On any given night in this neighborhood you’re just as likely to walk by a sex worker as you are to see the dim of an antique lamp in the window of a doctor or lawyer.

“Understanding both the Socioeconomic and race mix that we have in this neighborhood and the vibrant nature of it and the fact that a lot of artists live here,” said Giroux. “A lot of professionals live here at the same time.”

It’s on these rain-soaked streets that the Giroux family met Carrie McFadden. Rob and his wife live across the street from Robert’s brother John.

John grew close to Carrie, helping her with things like clothing, small lunches, and phones. Working the corners to make money to feed her addiction is what struck up the first conversation with the Giroux’s.

They gave her $50 and didn’t want any “favors”, instead they just wanted her to take the night off. Years later, Carrie had become a friend to the family, and they started to get to know her story.

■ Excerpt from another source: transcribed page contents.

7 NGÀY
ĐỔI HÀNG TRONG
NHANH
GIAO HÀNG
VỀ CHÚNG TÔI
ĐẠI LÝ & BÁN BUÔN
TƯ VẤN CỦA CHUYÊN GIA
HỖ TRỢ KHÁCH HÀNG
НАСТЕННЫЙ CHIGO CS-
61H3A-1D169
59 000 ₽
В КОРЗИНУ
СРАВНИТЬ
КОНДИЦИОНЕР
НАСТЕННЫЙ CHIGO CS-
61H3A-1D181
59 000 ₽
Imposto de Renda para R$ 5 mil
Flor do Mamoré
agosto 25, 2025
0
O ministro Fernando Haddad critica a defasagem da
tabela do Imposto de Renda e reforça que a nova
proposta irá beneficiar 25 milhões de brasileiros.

A story that sadly has come to an end.

“You could see the light burning in her and she did not want to be where she was,” Robert said. “Her situation literally went from being in the top of her class here in Baltimore when she graduated, to dying here close to 30-years-old at 29.”

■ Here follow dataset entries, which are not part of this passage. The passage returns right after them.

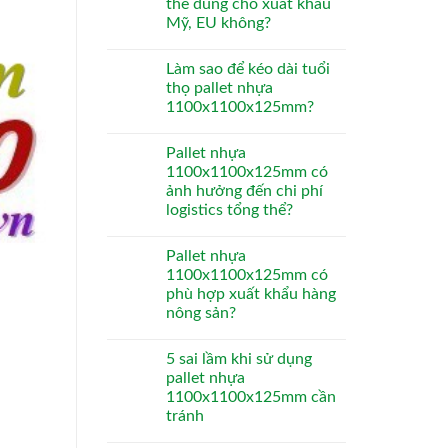
thể dùng cho xuất khẩu
Mỹ, EU không?
Làm sao để kéo dài tuổi
thọ pallet nhựa
1100x1100x125mm?
Pallet nhựa
1100x1100x125mm có
ảnh hưởng đến chi phí
logistics tổng thể?
Pallet nhựa
1100x1100x125mm có
phù hợp xuất khẩu hàng
nông sản?
5 sai lầm khi sử dụng
pallet nhựa
1100x1100x125mm cần
tránh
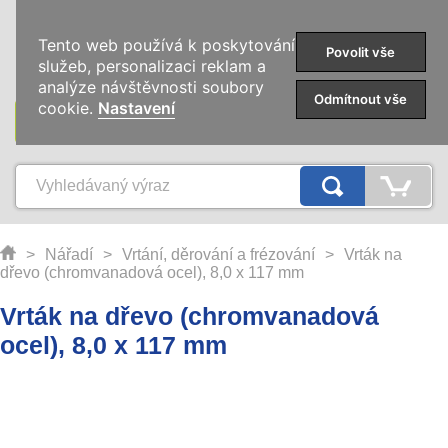
0
Tento web používá k poskytování
Povolit vše
služeb, personalizaci reklam a
analýze návštěvnosti soubory
Odmítnout vše
cookie.
Nastavení
KATEGORIE
>
Nářadí
>
Vrtání, děrování a frézování
>
Vrták na
dřevo (chromvanadová ocel), 8,0 x 117 mm
Vrták na dřevo (chromvanadová
ocel), 8,0 x 117 mm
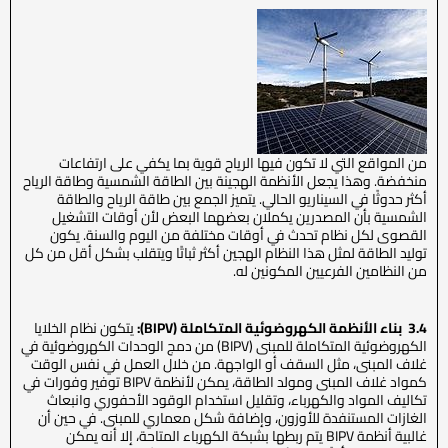
من المواقع التي لا تكون فيها الرياح قوية بما يكفي على ارتفاعات
منخفضة. وهذا يجعل الأنظمة الهجينة بين الطاقة الشمسية وطاقة الرياح
أكثر حدوثًا في السيناريو الحالي. يتميز الجمع بين طاقة الرياح والطاقة
الشمسية بأن المصدرين يكملان بعضهما البعض لأن أوقات التشغيل
القصوى لكل نظام تحدث في أوقات مختلفة من اليوم والسنة. يكون
توليد الطاقة لمثل هذا النظام الهجين أكثر ثباتًا ويتقلب بشكل أقل من كل
من النظامين الفرعيين المكونين له.
3.4 بناء الأنظمة الكهروضوئية المتكاملة (BIPV):
يتكون نظام الخلايا
الكهروضوئية المتكاملة للمبنى (BIPV) من دمج الوحدات الكهروضوئية في
غلاف المبنى، مثل السقف أو الواجهة. من خلال العمل في نفس الوقت
كمواد غلاف المبنى ومولد الطاقة، يمكن لأنظمة BIPV توفير وفورات في
تكاليف المواد والكهرباء، وتقليل استخدام الوقود الأحفوري وانبعاث
الغازات المستنفدة للأوزون، وإضافة شكل معماري للمبنى. في حين أن
غالبية أنظمة BIPV يتم ربطها بشبكة الكهرباء المتاحة، إلا أنه يمكن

Just when their friend’s life seemed to be turning around, they heard the sirens, smelled the smoke, and then heard the news.

A few months from her 30th birthday, Carrie McFadden was the victim of a fire at an abandoned row home in the 300 block of South Stricker Street, just a few blocks from where the Giroux's live.

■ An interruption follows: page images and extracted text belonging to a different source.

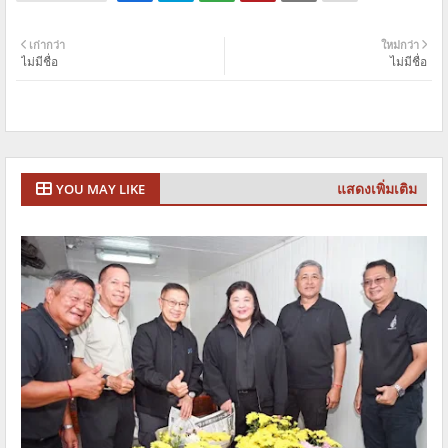
เก่ากว่า
ใหม่กว่า
ไม่มีชื่อ
ไม่มีชื่อ
แสดงเพิ่มเติม
YOU MAY LIKE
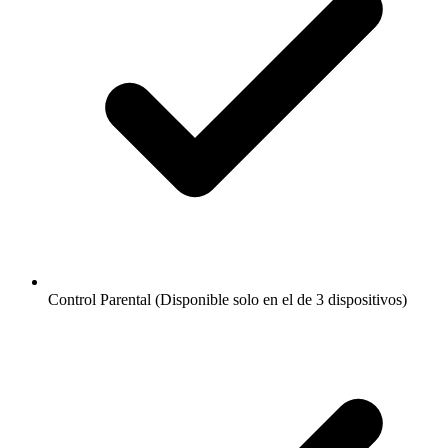
Control Parental (Disponible solo en el de 3 dispositivos)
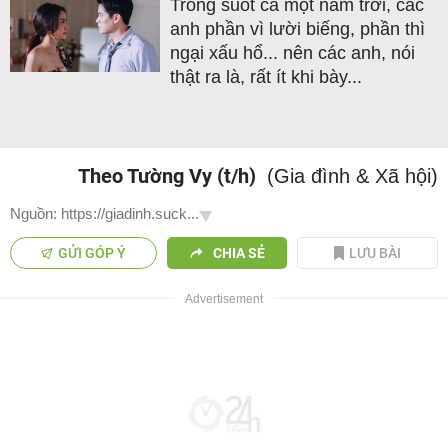
Trong suốt cả một năm trời, các
anh phần vì lười biếng, phần thì
ngại xấu hổ... nên các anh, nói
thật ra là, rất ít khi bày...
Theo Tường Vy (t/h)
(Gia đình & Xã hội)
Nguồn: https://giadinh.suck...
GỬI GÓP Ý
CHIA SẺ
LƯU BÀI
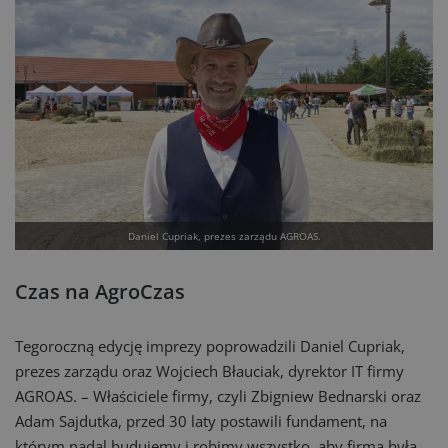
Daniel Cupriak, prezes zarządu AGROAS.
Czas na AgroCzas
Tegoroczną edycję imprezy poprowadzili Daniel Cupriak,
prezes zarządu oraz Wojciech Błauciak, dyrektor IT firmy
AGROAS. – Właściciele firmy, czyli Zbigniew Bednarski oraz
Adam Sajdutka, przed 30 laty postawili fundament, na
którym nadal budujemy i robimy wszystko, aby firma była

Rob showed us the burnt up row home right across the street from where Carrie died three days earlier.

“That was the house she lived in—she got out of that one.”

When John saw Carrie in the first week of February at Fayette Health and Rehabilitation Center she looked like she was healthy.

She was gaining weight and she was communicating and talking about her future. Rob said his brother brought her a cell phone that day, she was ecstatic she could again be connected to the world.

“She felt much better then she had before and was thinking about what a great counselor she would make and how she could help people.”

Her last text to John said “Hey John. Just checking up on you. Thank you for everything. Love ya talk to you soon”.

The Giroux family thought their longtime friend was finally turning her life around.

“She had an assigned social worker,” Robert said. “We are unsure of what transpired at the rehabilitation center that compelled her to leave and crawl into an abandoned apartment on 300 Stricker Street, which is literally blocks away from this facility.”

Robert’s wife Pat Dennis Giroux is an artist. She always saw a special glow in Carrie.

For years she worked at a center on Pratt Street giving women shelter, supplies and teaching them how to find their own artistic vision.

“Just living here has been very very powerful,” said Pat. “I am 32 years and 6 months sober not that I’m counting.”

Robert and Pat have been sober from drugs and alcohol for over 30 years. They make sure to never forget that experience and use it to help others.

Robert and Pat’s son and John always made time for Carrie.

“The most important thing to do is to acknowledge them as people,” Pat said.

All of those connections—their journey together to get Carrie better—cut short right when it seemed to be hitting her stride.

“Even in her worst of conditions she had a certain spark and energy to her that was in a sense alluring,” Rob said.

Rob and his family are also helping other members of the community.

Never forgetting the path to healing that was cut short by fire, but not letting it stop their journey to give other lost souls the warm embrace of a friend.